[[ Information open ]]

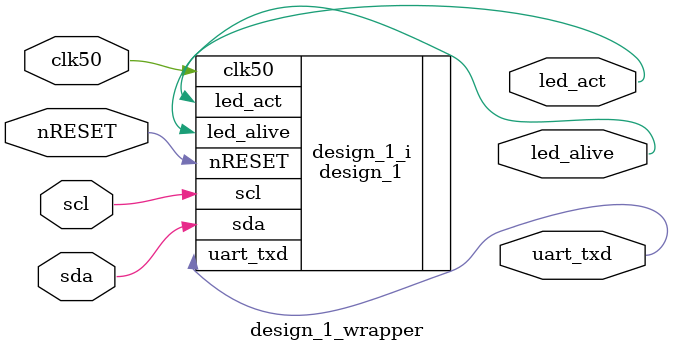
<source format=v>
`timescale 1 ps / 1 ps

module design_1_wrapper
   (clk50,
    led_act,
    led_alive,
    nRESET,
    scl,
    sda,
    uart_txd);
  input clk50;
  output led_act;
  output led_alive;
  input nRESET;
  input scl;
  input sda;
  output uart_txd;

  wire clk50;
  wire led_act;
  wire led_alive;
  wire nRESET;
  wire scl;
  wire sda;
  wire uart_txd;

  design_1 design_1_i
       (.clk50(clk50),
        .led_act(led_act),
        .led_alive(led_alive),
        .nRESET(nRESET),
        .scl(scl),
        .sda(sda),
        .uart_txd(uart_txd));
endmodule

</source>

[[ Information closed ]]

**Description of the task**
Every record must be copied exactly, with images dropped from the result.

**Exercise response**
<source format=v>
`timescale 1 ps / 1 ps

module design_1_wrapper
   (clk50,
    led_act,
    led_alive,
    nRESET,
    scl,
    sda,
    uart_txd);
  input clk50;
  output led_act;
  output led_alive;
  input nRESET;
  input scl;
  input sda;
  output uart_txd;

  wire clk50;
  wire led_act;
  wire led_alive;
  wire nRESET;
  wire scl;
  wire sda;
  wire uart_txd;

  design_1 design_1_i
       (.clk50(clk50),
        .led_act(led_act),
        .led_alive(led_alive),
        .nRESET(nRESET),
        .scl(scl),
        .sda(sda),
        .uart_txd(uart_txd));
endmodule

</source>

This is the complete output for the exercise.